Are We the Right Parents in the East and West?

Being a parent has neither a school to attend, nor an education to receive, nor a book to read, nor a movie to watch. That being the case, it is a difficult endeavor. Moreover, we do not have the opportunity to try it in advance or a user manual that we can open and look at when we have difficulty. Perhaps the most challenging part of being a parent is learning through experience, and making mistakes from time to time despite all our good intentions. Every parent can act wrongly; As long as we understand our mistake from the reactions of our children and act carefully next time.

The mistakes we make most often are actually the areas that we, as parents, sometimes struggle with in our adult lives. For this reason, knowing our own good/weaknesses, being aware of the limits of our tolerance, and paying attention to the relationship between spouses are ways to prevent us from repeating our mistakes.

When it comes to raising children, almost all cultures have the same principles; monitoring and control with attention and closeness. Differences arise in what cultures understand from these and how they apply them.

Overprotective and oppressive attitudes have dominated our society for many years. Heavy pressure under the name of discipline overwhelmed the child's soul. We confused being "well-mannered" with being "bored". However, "knowing how to be shy" and "being shy" are two different things. Under heavy pressure and extreme protection, individuals have grown up who stutter even when talking to their teachers, whose face turns red in sweat, who consider speaking in front of a group equal to "death" even though they are university students, who cannot defend their rights, who accept whatever is given, and who do not have the courage to voice the truth.

There is a difference of understanding in our society and today's Western society regarding the discipline to be applied to children. Westerners apply certain sanctions when the child is a baby, that is, when he is very young, in order to raise him in a disciplined manner. For example, it is important for the child to go to bed, sleep and breastfeed at certain times. However, as the child grows, he should be given freedom. Even teaching him right and wrong is an interference with his freedom. In our society, when a child is young, he is very free; even his mischief is tolerated and "he is little." It is called 'k'. As the child grows up, his freedom is restricted, he is not allowed to do everything, and for educational purposes he is told "you are grown up now".

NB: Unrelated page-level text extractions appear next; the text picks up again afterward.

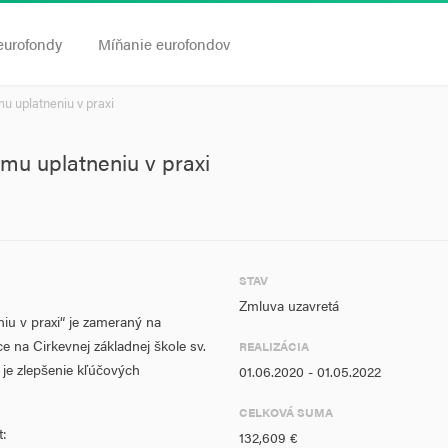
eurofondy
Míňanie eurofondov
u uplatneniu v praxi
mu uplatneniu v praxi
STAV
Zmluva uzavretá
iu v praxi“ je zameraný na
 na Cirkevnej základnej škole sv.
REALIZÁCIA
 je zlepšenie kľúčových
01.06.2020 - 01.05.2022
CELKOVÁ SUMA
t:
132,609 €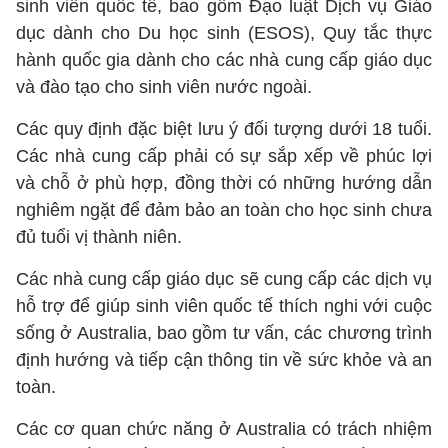
sinh viên quốc tế, bao gồm Đạo luật Dịch vụ Giáo
dục dành cho Du học sinh (ESOS), Quy tắc thực
hành quốc gia dành cho các nhà cung cấp giáo dục
và đào tạo cho sinh viên nước ngoài.
Các quy định đặc biệt lưu ý đối tượng dưới 18 tuổi.
Các nhà cung cấp phải có sự sắp xếp về phúc lợi
và chỗ ở phù hợp, đồng thời có những hướng dẫn
nghiêm ngặt để đảm bảo an toàn cho học sinh chưa
đủ tuổi vị thành niên.
Các nhà cung cấp giáo dục sẽ cung cấp các dịch vụ
hỗ trợ để giúp sinh viên quốc tế thích nghi với cuộc
sống ở Australia, bao gồm tư vấn, các chương trình
định hướng và tiếp cận thông tin về sức khỏe và an
toàn.
Các cơ quan chức năng ở Australia có trách nhiệm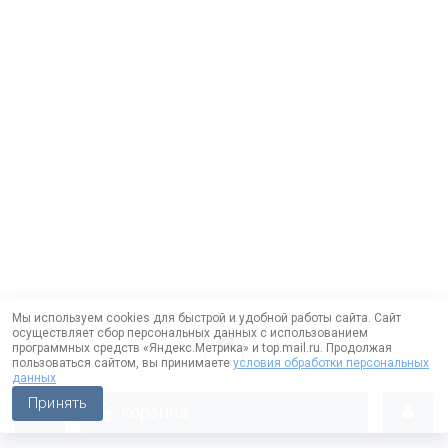
Мы используем cookies для быстрой и удобной работы сайта. Сайт
осуществляет сбор персональных данных с использованием
программных средств «Яндекс.Метрика» и top.mail.ru. Продолжая
пользоваться сайтом, вы принимаете
условия обработки персональных
данных
Принять
корзина
Работает на технологии —
DLVRY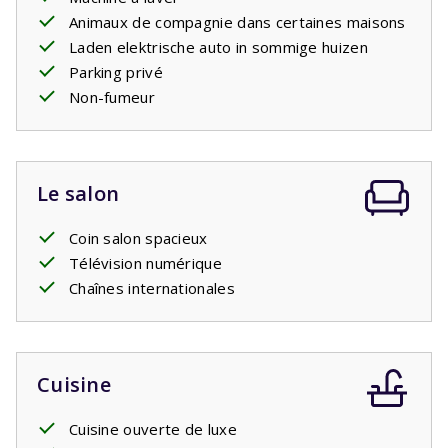
électriques. Si tel est le cas, vous pouvez l'ajouter en tant
Animaux de compagnie dans certaines maisons
qu'élément facultatif. C'est une
Laden elektrische auto in sommige huizen
prise standard
comme
toutes les autres prises de la maison. Vous devrez peut-
Parking privé
être apportez votre
Non-fumeur
propre
adaptateur.
Le salon
Coin salon spacieux
Télévision numérique
Chaînes internationales
Cuisine
Cuisine ouverte de luxe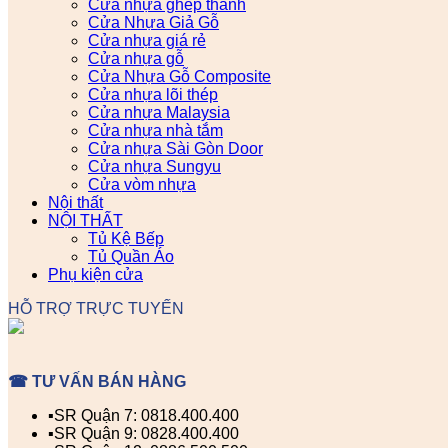
Cửa nhựa ghép thanh
Cửa Nhựa Giả Gỗ
Cửa nhựa giá rẻ
Cửa nhựa gỗ
Cửa Nhựa Gỗ Composite
Cửa nhựa lõi thép
Cửa nhựa Malaysia
Cửa nhựa nhà tắm
Cửa nhựa Sài Gòn Door
Cửa nhựa Sungyu
Cửa vòm nhựa
Nội thất
NỘI THẤT
Tủ Kệ Bếp
Tủ Quần Áo
Phụ kiện cửa
HỖ TRỢ TRỰC TUYẾN
☎ TƯ VẤN BÁN HÀNG
▪️SR Quận 7: 0818.400.400
▪️SR Quận 9: 0828.400.400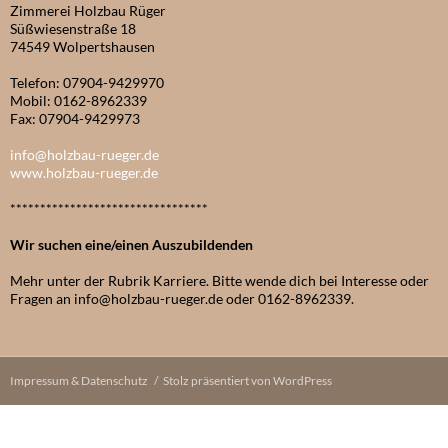
Zimmerei Holzbau Rüger
Süßwiesenstraße 18
74549 Wolpertshausen
Telefon: 07904-9429970
Mobil: 0162-8962339
Fax: 07904-9429973
info@holzbau-rueger.de
www.holzbau-rueger.de
*********************************
Wir suchen eine/einen Auszubildenden
Mehr unter der Rubrik Karriere. Bitte wende dich bei Interesse oder
Fragen an info@holzbau-rueger.de oder 0162-8962339.
Impressum & Datenschutz
Stolz präsentiert von WordPress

We can better understand the difference between the understanding of education in the West and our society with the example given by Dökmen. “Have you ever observed how walking children climb up a step or a chair? After a few minutes of effort, they rise 15-20 cm above the ground. As soon as they leave, they stand upright and look around like a victorious commander. Because they have done a great job. Now I want to ask you: What would you do if you saw a 14-month-old child sweating and trying to climb onto a couch? Those who do not consciously interfere with children climbing stairs probably prefer to remain spectators in order to "strengthen the child's ego" and "increase his self-confidence". Those of us who help feel responsible; The definition of “parents” in our minds tells us that we should take care of children. Today we are helping him climb the ladder because he “can't do it on his own”; Tomorrow we are helping him with his schoolwork, helping him eat and cleaning the toilet even though he is old enough to do many things on his own. When you apply to university in high school, we help you make your choices; We help him find a job when he graduates from university, we help him get married. Those who watch the child climb the stairs so that his/her self-confidence will increase are trying to strengthen their children. Those of us who help the child, rather than strengthening the child, strengthen the bond between us and the child. Who's doing it right? Both sides! Because both parties display their own style in human relations. There may be rights and wrongs in both our and the Western attitudes. For example, as protective parents, we may be raising a dependent person who will need someone's support throughout life. The Westerner who constantly treats his child as if he were an adult is perhaps raising a self-confident and individualized person; But this person may seek the warmth of the parent-child relationship throughout his life, and he will also pay the price of being too individualistic by being lonely in society. maybe.


So what should we do? It would be beneficial to give up both of the parental attitudes exhibited in two poles above and to turn to a higher level of interaction. In other words, let's not copy the parental attitude in the West; But let's not continue our attitude of excessive involvement with children; Let's just identify our shortcomings and improve our own attitude.

In a certain situation, we can both protect and watch over our child, consider him/her as a person and allow him to become an individual, and also see him as a child and embrace him. Example: Is our child trying to climb a step for the first time in his/her life? If it seems to fall, let's watch it from a distance we can hold (we will be protective parents). But let's not interfere with his coming out (we would be putting the child in the place of a person, trusting him and allowing him to do a job that he can be proud of on his own). When he climbs the steps and becomes happy, let's join his joy with a childlike joy, say "good for you" and kiss him (we will give the child the warmth of a parent he needs). As seen in the example given by Dökmen Hodja, balanced children can grow up with balanced parental attitudes.

Child development is the whole of the child's behaviors and habits. The child will develop in mutual interaction with the environment he/she lives in. His behavior and habits will reflect the family environment in which he grew up and the attitudes of his parents towards him. Parental attitudes towards the child affect his/her behavior and personality development in different ways.